(Entries taken from a collection)
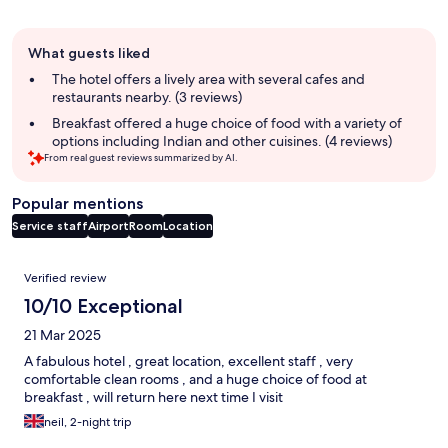
Guest
What guests liked
review
summary
The hotel offers a lively area with several cafes and
restaurants nearby. (3 reviews)
Breakfast offered a huge choice of food with a variety of
options including Indian and other cuisines. (4 reviews)
From real guest reviews summarized by AI.
Popular mentions
Service staff
Airport
Room
Location
Reviews
Verified review
10/10 Exceptional
21 Mar 2025
A fabulous hotel , great location, excellent staff , very
comfortable clean rooms , and a huge choice of food at
breakfast , will return here next time I visit
neil, 2-night trip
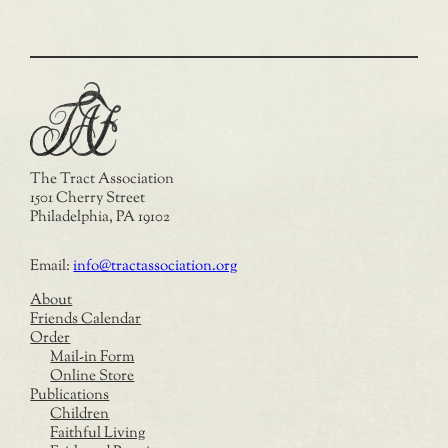
The Tract Association
1501 Cherry Street
Philadelphia, PA 19102
Email:
info@tractassociation.org
About
Friends Calendar
Order
Mail-in Form
Online Store
Publications
Children
Faithful Living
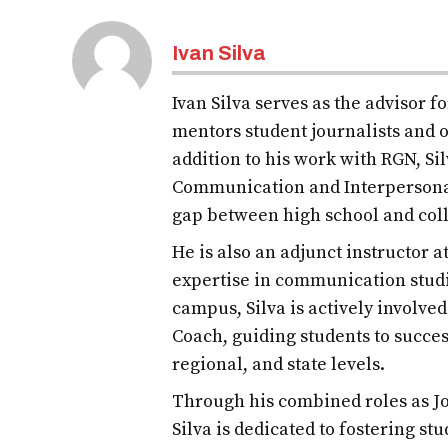
Ivan Silva
Ivan Silva serves as the advisor 
mentors student journalists and o
addition to his work with RGN, S
Communication and Interpersona
gap between high school and col
He is also an adjunct instructor 
expertise in communication studi
campus, Silva is actively involve
Coach, guiding students to succes
regional, and state levels.
Through his combined roles as Jo
Silva is dedicated to fostering st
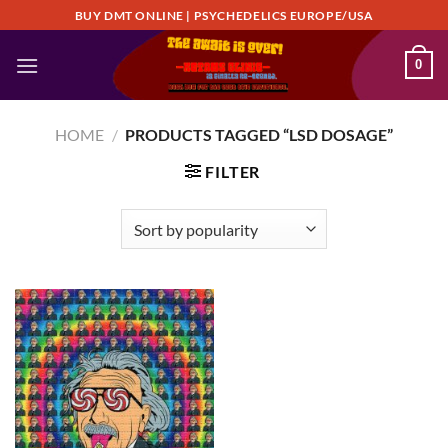
Skip
BUY DMT ONLINE | PSYCHEDELICS EUROPE/USA
to
content
0
HOME
/
PRODUCTS TAGGED “LSD DOSAGE”
FILTER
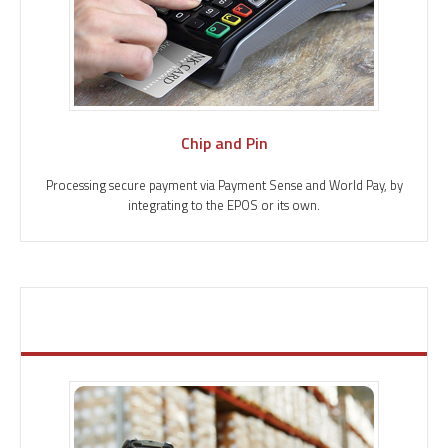
Chip and Pin
Processing secure payment via Payment Sense and World Pay, by
integrating to the EPOS or its own.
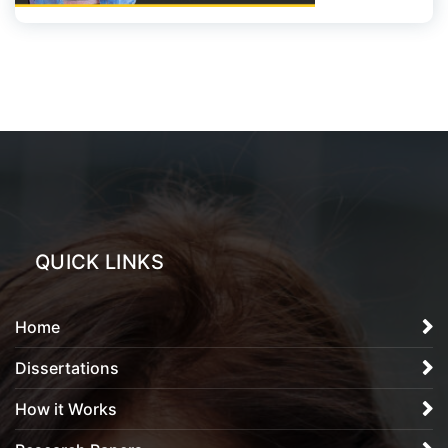
QUICK LINKS
Home
Dissertations
How it Works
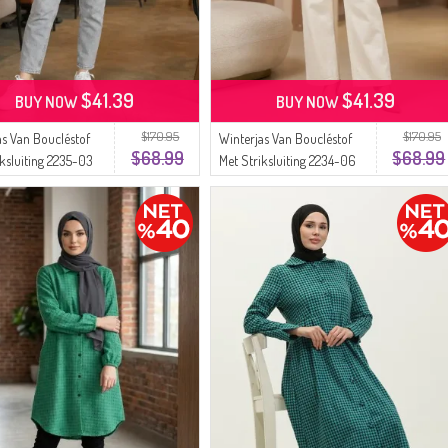
$41.39
$41.39
BUY NOW
BUY NOW
$170.95
$170.95
as Van Boucléstof
Winterjas Van Boucléstof
$68.99
$68.99
iksluiting 2235-03
Met Striksluiting 2234-06
Groen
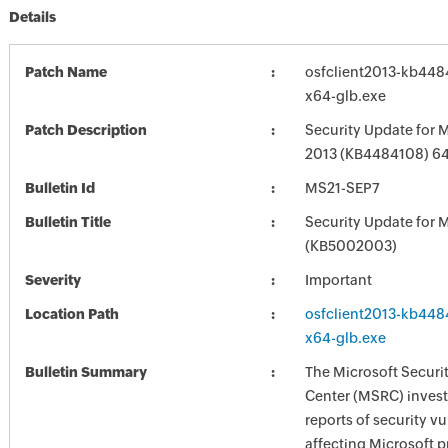
Details
Patch Name
osfclient2013-kb4484
x64-glb.exe
Patch Description
Security Update for M
2013 (KB4484108) 64-
Bulletin Id
MS21-SEP7
Bulletin Title
Security Update for M
(KB5002003)
Severity
Important
Location Path
osfclient2013-kb4484
x64-glb.exe
Bulletin Summary
The Microsoft Securi
Center (MSRC) investi
reports of security vu
affecting Microsoft 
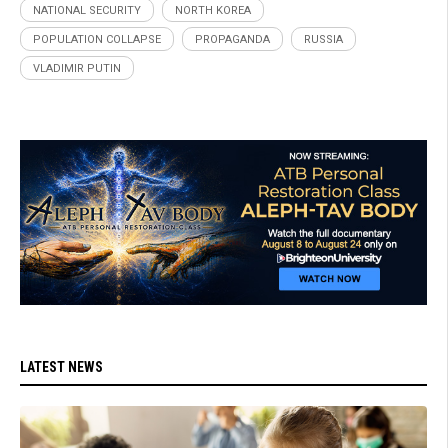
NATIONAL SECURITY
NORTH KOREA
POPULATION COLLAPSE
PROPAGANDA
RUSSIA
VLADIMIR PUTIN
LATEST NEWS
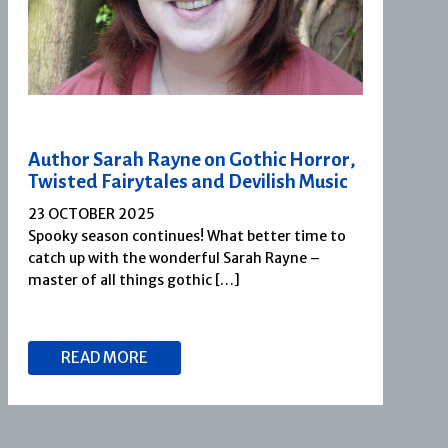
Author Sarah Rayne on Gothic Horror,
Twisted Fairytales and Devilish Music
23 OCTOBER 2025
Spooky season continues! What better time to
catch up with the wonderful Sarah Rayne –
master of all things gothic […]
READ MORE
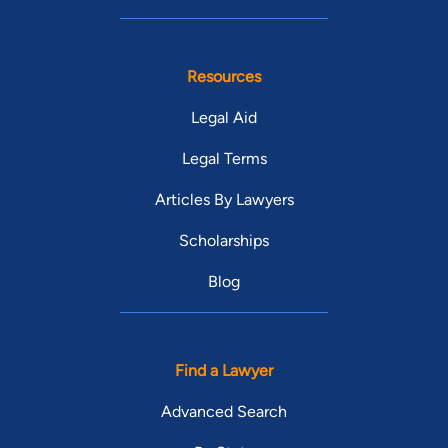
Resources
Legal Aid
Legal Terms
Articles By Lawyers
Scholarships
Blog
Find a Lawyer
Advanced Search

## About this task
Among the lines of the data, find every one that holds "Rayne" and copy it.

## Written solution
Author Sarah Rayne on Gothic Horror,
catch up with the wonderful Sarah Rayne –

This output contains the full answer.